# To do
**A)** Copy the passage from the changelog word for word, starting with "Breaking changes" and going on through "the operation fails.".
**B)** Answer these questions using the changelog:
(i) What date is given for version v0.3.0-alpha?
(ii) What two values does the new on_failure option accept?
(iii) Which value was ProcessHub.Strategy.Redundancy.Replication not properly updating?

Skip to content

Latest commit

 

History

History
322 lines (253 loc) · 14.4 KB

CHANGELOG.md

File metadata and controls

322 lines (253 loc) · 14.4 KB

Change Log

All notable changes to this project will be documented in this file.

v0.3.0-alpha - 2025-01-08

Performance improvements, bugfixes and other minor improvements including one new feature.

Breaking changes

  • Hook.post_children_start() now returns: [{child_id(), result(), pid(), [node()]}]
  • Fixed error handling on process startups and stoppings. Returning more information about the failures and partial successes. Example:ProcessHub.start_children/3, ProcessHub.stop_children/3 with async_wait: true now on failures return: {:error, list_of_failures(), list_of_partial_successes()}. This does not affect successful operations.

Added

  • Added new option on_failure: :continue | :rollback to the ProcessHub.start_children/3, ProcessHub.stop_children/3 functions. This option allows the user to specify what should happen if the operation fails.

Fixed

  • ProcessHub.Strategy.Redundancy.Replication was not properly updating the redundancy_signal value on some occasions due to race condition.

# Collected material
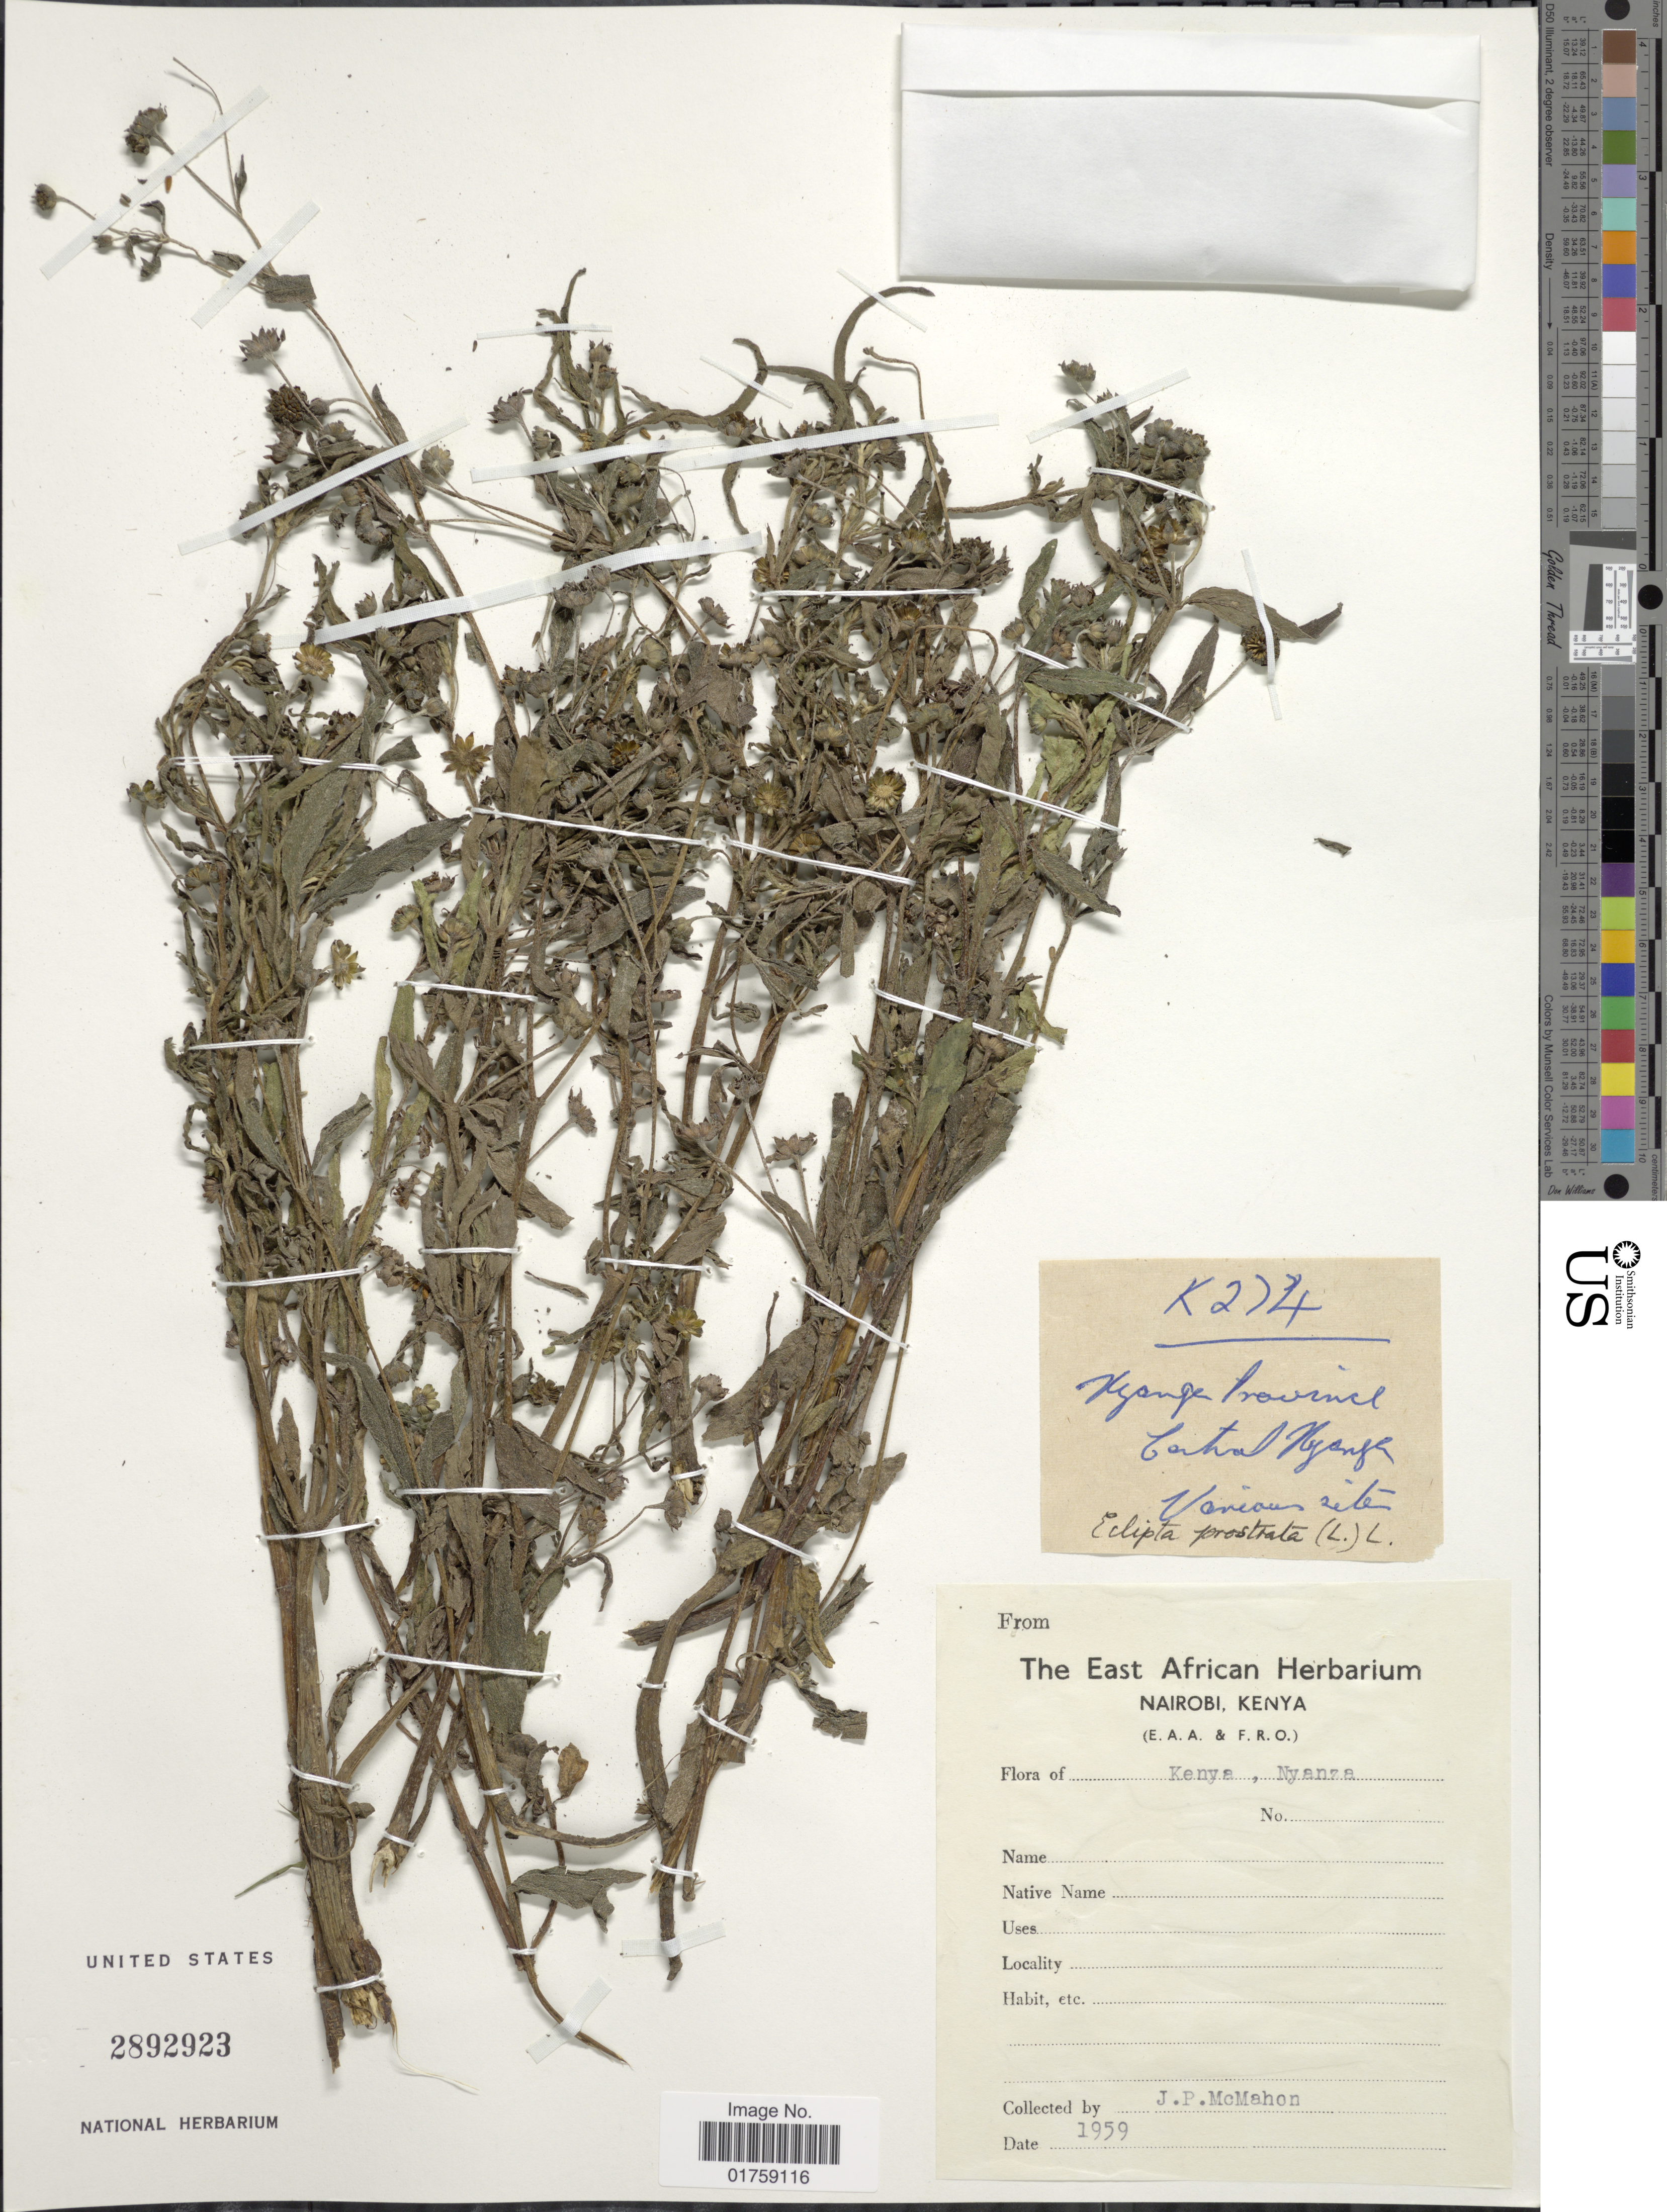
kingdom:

# Answers below
**A)**
Breaking changes

  • Hook.post_children_start() now returns: [{child_id(), result(), pid(), [node()]}]
  • Fixed error handling on process startups and stoppings. Returning more information about the failures and partial successes. Example:ProcessHub.start_children/3, ProcessHub.stop_children/3 with async_wait: true now on failures return: {:error, list_of_failures(), list_of_partial_successes()}. This does not affect successful operations.

Added

  • Added new option on_failure: :continue | :rollback to the ProcessHub.start_children/3, ProcessHub.stop_children/3 functions. This option allows the user to specify what should happen if the operation fails.

**B)**
(i) 2025-01-08
(ii) :continue and :rollback
(iii) The redundancy_signal value